## Kutipan Sumber:
__________________________________________________
Melihat Dunia dari Secangkir Teh

Siapa tak kenal dengan Emha Ainun Nadjib. Mbah Nun, demikian beliau kerap dipanggil sekarang, adalah sosok multidimensi. Berbagai status disematkan padanya mulai dari budayawan, penyair, seniman, ustadz, hingga ulama dan kiai. Meski tak berijazah legal formal tapi pemikiran-pemikiannya liar, 'nakal', dan cenderung menabrak mainstream. Tak heran jika Gus Mus pernah menjuluki beliau sebagai kiai tanpa surban, santri tanpa sarung, guru tanpa sekolah, ksatria tanpa kuda, haji tanpa peci, sarjana tanpa wisuda, dan sebagainya.

Beberapa waktu lalu, ketika membuka catatan-catatan lama, saya menemukan dua hal menarik yang pernah diungkapkan oleh Mbah Nun. Ringan sebetulnya, tapi penting bagi siapapun yang bersedia membuka diri terhadap proses dan cara berpikir, yaitu tentang Melihat Dunia dari Secangkir Teh dan Membuka Gudang Ilmu. Lho!
Baca juga: Lelaki yang Bercengkrama dengan Mimpi
Belajar memang tak selalu identik dengan sekolah. Belajar bisa kapan saja dan di mana saja, tergantung bagaimana manusia mengolahnya. Bahkan ketika melihat secangkir kopi, sebatang kretek, atau segelas teh.

"Nggak usah jauh-jauh," demikian dikatakan Mbah Nun, "Teh misalnya, jika Anda minum teh tiap pagi, tapi gagasan Anda tentang teh tak ada perkembangan. Ya sama saja. Sampai kapanpun Anda hanya berpendapat bahwa teh itu kecoklat-coklatan, dimasukkan gula, dimasukan airnya, diminum, selesai."

"Tidak ...! Tidak hanya itu. Anda harus berlatih perkembangan berpikir. Bahwa melalui secangkir teh, Anda bahkan bisa melihat dunia. Sewaktu melihat teh, Anda lantas teringat petanian teh, berapa manusia yang nasibnya sama dengan petani teh, sistem pemerintah dalam menangani teh, monopoli pemerintah tentang teh, dan sebagainya."
__________________________________________________
## Data Tersimpan:
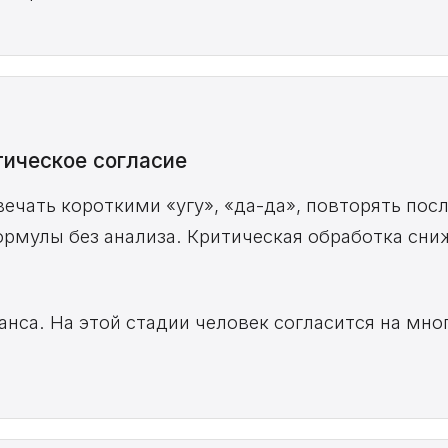
тическое согласие
ечать короткими «угу», «да-да», повторять пос
ормулы без анализа. Критическая обработка сни
анса. На этой стадии человек согласится на мног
__________________________________________________
Tolong kutip persis bagian tulisan tentang secangkir teh di atas, antara "Beberapa waktu lalu, ketika" dan "atau segelas teh.", termasuk kedua batas itu.

Beberapa waktu lalu, ketika membuka catatan-catatan lama, saya menemukan dua hal menarik yang pernah diungkapkan oleh Mbah Nun. Ringan sebetulnya, tapi penting bagi siapapun yang bersedia membuka diri terhadap proses dan cara berpikir, yaitu tentang Melihat Dunia dari Secangkir Teh dan Membuka Gudang Ilmu. Lho!
Baca juga: Lelaki yang Bercengkrama dengan Mimpi
Belajar memang tak selalu identik dengan sekolah. Belajar bisa kapan saja dan di mana saja, tergantung bagaimana manusia mengolahnya. Bahkan ketika melihat secangkir kopi, sebatang kretek, atau segelas teh.